Shadows of Africa vehicles come standard with a single pair of binoculars that you can share with your driver, but having your own pair is a good way to ensure you don’t miss a second of the action.
You don’t need an expensive pair. Even a travel-sized pair of binoculars is sufficient for game-viewing.
Batteries and/or charger for your camera
You don’t want to be midway through a day on safari and suddenly run out of battery for your camera.
Shadows of Africa vehicles come standard with in-car charging stations, but it’s always a good idea to travel with an additional battery.
Additional SD cards are also a good idea to ensure you don’t need to stop to delete photos.
A flashlight or headlamp
The wilderness can be pretty dark, so a headlamp or flashlight can be essential when moving about camp after dark.
Many lodges provide these, but those staying in budget camps will want to bring their own.
You don’t need a hefty Lonely Planet for your safari, but having a wilderness guidebook is a good way to build a ‘to do list’ for your trip.
Your Shadows of Africa driver is a font of knowledge when it comes to animal, bird, and plant-life too.

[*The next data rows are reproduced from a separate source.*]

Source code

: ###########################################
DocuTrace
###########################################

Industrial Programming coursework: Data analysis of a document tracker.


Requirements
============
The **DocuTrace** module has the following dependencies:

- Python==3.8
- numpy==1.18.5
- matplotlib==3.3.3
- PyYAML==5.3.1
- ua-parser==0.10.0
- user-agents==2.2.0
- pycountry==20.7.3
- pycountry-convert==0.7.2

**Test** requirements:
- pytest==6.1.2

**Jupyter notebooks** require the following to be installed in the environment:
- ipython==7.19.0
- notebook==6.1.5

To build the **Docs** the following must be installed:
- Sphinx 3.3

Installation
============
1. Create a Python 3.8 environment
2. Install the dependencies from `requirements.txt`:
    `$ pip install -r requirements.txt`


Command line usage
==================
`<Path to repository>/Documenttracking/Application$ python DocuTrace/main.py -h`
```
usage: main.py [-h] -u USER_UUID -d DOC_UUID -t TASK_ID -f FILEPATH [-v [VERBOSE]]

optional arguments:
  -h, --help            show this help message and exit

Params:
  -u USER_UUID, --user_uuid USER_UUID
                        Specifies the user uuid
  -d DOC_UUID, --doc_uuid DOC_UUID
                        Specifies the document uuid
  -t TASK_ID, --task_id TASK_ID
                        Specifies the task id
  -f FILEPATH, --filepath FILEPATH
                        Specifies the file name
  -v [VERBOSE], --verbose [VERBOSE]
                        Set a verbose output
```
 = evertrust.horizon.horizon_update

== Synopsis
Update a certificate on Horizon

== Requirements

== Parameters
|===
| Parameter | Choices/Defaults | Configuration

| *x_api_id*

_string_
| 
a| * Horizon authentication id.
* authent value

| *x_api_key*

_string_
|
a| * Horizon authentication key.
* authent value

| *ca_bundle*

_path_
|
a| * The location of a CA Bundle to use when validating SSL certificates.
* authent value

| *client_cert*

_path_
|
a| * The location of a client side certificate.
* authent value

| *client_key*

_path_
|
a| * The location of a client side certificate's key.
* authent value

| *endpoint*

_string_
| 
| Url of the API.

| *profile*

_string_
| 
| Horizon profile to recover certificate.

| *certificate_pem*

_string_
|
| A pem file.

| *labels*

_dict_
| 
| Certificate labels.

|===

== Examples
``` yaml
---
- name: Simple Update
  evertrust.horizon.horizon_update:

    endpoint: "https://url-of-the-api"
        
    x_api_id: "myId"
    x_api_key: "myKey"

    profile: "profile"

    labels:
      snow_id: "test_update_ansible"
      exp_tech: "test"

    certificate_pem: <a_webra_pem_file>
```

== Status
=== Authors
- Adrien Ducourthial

Don’t hesitate to ask questions!
Phone and charger
Whether it’s to stay in touch, to share your photos, or just so you can snap pictures on the fly – bringing along your smart phone is a good idea.
Savvy travelers may wish to purchase a local SIM card, but many hotels have WiFi.
While on safari in Tanzania, our vehicles also come with WiFi, although this is dependent on location.
A good book
You’ll rarely find yourself without something to see while on safari, but there is going to be some downtime.
Whether it’s the drive to or from the airport or just a lazy night at your lodge, having a good book (or a Kindle) on hand is a great way to pass the time.
While all national parks and lodges have toilet facilities available, there’s no telling when nature might call and you’ll need to make use of the famous ‘bush toilet’.
Having a packet of tissues or wet wipes in your pack is always a good idea.
While all of our Shadows of Africa vehicles have their own on board first aid kit, it never hurts to be prepared.
You might wish to consider the below list and figure out which medications you’d like to bring along for your trip. We’ve highlighted those we think are most essential in italics.
- Anti-malarial medication;
- Antihistamines for allergies and insect bites;
- Cold and flu medication;
- Anti-Diarrhea medication;
- Medicines for re-hydration after diarrhea or sunstroke;
- Eye drops;
- Moisturizer for treating sunburn;
- Antiseptic lotion;
- Rubbing alcohol;
- Bandages and plasters;
If you’re planning to climb Kilimanjaro or do some hiking, you may also wish to bring along water purification tablets.
All of our safari clients are provided with 1.5L of drinking water per day.
Don’t let the above list daunt you. Many of these items are only necessary in extreme cases, but it’s better to have something and not need it than it is to need something and not have it!